The formation contains pyroclastic flows, lahars, agglomerates, tuffs and ash-fall deposits, as well as volcanic-rich sandstones and other sediments. The whole-rock chemistry of the volcanics is relatively normal, ranging from trachyandesite (latite) to phonolite and trachyte, but the mineralogy is unusual. In addition to analcime and melanite, common minerals include sanidine, aegerine-augite and chlorite. Blairmorite, a rare analcime-rich rock-type named for the town of Blairmore, Alberta, is known only from the Crowsnest Formation and a locality in Mozambique.

==Stratigraphy==
The Crowsnest Formation is the uppermost unit of the Blairmore Group. Exposures along the Crowsnest Highway (Highway 3) and the railroad west of Coleman are the type locality. It is underlain by the Ma Butte Formation (also known as the Mill Creek Formation). The contact is gradational, with volcanic fragments becoming progressively more common toward the top of the Ma Butte Formation.
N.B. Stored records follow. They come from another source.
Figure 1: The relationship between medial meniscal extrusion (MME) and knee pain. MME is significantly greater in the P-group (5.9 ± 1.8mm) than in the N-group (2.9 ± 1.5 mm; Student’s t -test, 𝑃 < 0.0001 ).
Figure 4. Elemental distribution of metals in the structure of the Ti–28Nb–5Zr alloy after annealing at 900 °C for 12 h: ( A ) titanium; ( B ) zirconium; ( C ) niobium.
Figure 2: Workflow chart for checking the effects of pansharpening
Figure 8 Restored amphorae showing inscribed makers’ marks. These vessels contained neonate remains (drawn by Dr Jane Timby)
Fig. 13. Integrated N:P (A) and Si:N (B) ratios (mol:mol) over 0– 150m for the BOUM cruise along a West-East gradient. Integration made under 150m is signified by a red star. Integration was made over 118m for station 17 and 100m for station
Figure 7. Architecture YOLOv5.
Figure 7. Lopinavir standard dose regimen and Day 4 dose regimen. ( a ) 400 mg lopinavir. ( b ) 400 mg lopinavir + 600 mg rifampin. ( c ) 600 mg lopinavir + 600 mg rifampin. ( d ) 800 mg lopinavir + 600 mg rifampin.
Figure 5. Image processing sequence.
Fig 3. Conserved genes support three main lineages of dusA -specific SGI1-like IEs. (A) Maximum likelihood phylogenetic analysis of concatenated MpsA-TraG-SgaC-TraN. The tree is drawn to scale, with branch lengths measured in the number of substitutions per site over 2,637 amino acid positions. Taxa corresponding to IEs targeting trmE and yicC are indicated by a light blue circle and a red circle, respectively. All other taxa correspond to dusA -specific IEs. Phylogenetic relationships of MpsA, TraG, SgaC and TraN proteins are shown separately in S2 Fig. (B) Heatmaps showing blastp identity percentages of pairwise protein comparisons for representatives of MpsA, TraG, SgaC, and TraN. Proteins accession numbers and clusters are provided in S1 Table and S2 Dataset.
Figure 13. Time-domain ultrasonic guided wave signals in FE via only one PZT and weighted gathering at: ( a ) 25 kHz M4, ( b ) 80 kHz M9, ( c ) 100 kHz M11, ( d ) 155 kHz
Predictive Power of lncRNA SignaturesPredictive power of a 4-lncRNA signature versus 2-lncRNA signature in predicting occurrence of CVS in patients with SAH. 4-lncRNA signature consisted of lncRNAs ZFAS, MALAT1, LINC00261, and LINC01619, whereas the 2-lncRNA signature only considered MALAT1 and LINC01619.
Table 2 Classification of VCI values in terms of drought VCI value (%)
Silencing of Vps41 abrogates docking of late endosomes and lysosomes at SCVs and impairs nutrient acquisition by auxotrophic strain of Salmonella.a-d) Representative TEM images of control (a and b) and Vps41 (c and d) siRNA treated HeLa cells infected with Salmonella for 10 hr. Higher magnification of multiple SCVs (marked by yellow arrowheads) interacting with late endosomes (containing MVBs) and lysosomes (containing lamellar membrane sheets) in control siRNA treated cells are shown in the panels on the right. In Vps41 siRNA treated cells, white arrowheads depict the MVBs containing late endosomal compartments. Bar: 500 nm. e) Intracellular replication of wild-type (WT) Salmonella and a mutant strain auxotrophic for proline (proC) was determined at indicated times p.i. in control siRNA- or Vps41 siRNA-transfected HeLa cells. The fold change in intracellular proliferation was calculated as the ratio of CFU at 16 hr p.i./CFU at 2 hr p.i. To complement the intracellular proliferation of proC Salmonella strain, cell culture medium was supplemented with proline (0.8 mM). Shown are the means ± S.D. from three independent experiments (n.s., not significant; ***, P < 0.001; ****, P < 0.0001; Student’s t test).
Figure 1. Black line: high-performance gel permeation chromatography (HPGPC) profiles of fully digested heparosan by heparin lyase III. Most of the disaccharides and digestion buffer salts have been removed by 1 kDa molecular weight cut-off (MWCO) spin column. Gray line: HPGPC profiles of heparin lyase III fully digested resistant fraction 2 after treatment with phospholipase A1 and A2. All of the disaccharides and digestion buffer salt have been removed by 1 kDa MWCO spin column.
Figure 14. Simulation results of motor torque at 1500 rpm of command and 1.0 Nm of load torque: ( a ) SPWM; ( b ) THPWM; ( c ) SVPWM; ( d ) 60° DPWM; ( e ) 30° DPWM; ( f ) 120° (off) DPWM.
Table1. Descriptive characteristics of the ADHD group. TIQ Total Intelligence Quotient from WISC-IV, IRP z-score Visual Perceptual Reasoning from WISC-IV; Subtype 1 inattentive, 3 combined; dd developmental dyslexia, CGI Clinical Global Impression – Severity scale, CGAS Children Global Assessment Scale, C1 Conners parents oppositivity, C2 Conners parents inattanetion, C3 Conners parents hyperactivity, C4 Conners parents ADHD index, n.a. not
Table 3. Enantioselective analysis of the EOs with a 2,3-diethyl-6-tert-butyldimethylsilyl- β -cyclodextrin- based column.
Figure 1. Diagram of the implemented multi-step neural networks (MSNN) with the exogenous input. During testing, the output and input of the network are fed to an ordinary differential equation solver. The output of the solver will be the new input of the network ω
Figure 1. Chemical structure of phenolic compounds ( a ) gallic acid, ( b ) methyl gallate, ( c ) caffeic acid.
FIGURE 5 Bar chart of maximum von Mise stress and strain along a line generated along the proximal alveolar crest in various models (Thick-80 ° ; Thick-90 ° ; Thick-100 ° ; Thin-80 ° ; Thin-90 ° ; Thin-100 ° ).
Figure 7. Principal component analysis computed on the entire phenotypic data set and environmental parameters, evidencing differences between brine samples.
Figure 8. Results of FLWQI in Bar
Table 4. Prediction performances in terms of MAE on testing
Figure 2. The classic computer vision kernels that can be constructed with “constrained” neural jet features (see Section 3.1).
The lower part of the formation is trachytic with abundant sanidine phenocrysts, melanite and pyroxene. The upper part contains sanidine, analcime, melanite and rock fragments. It is unconformably overlain by the shales of the Blackstone Formation that were deposited during a marine transgression in the Late Cretaceous.

==Deposition==
The volcanics were laid down on an inland floodplain that is represented by the underlying Ma Butte Formation. The eruptions probably occurred to the west near what is now Cranbrook, British Columbia, and the material was subsequently moved eastward by thrust faulting during the Laramide orogeny. It's estimated that the volcanics originally covered an area of about 1800 km2, and their volume is estimated at 209 km3.

==Thickness and distribution==
The Crowsnest Volcanics are exposed along a series of folded, west-dipping fault plates in the Front Ranges and foothills of the southern Canadian Rockies. They reach maximum thicknesses of 426 to 488 m along a trend that extends northward from Coleman along McGillivray Ridge to Ma Butte.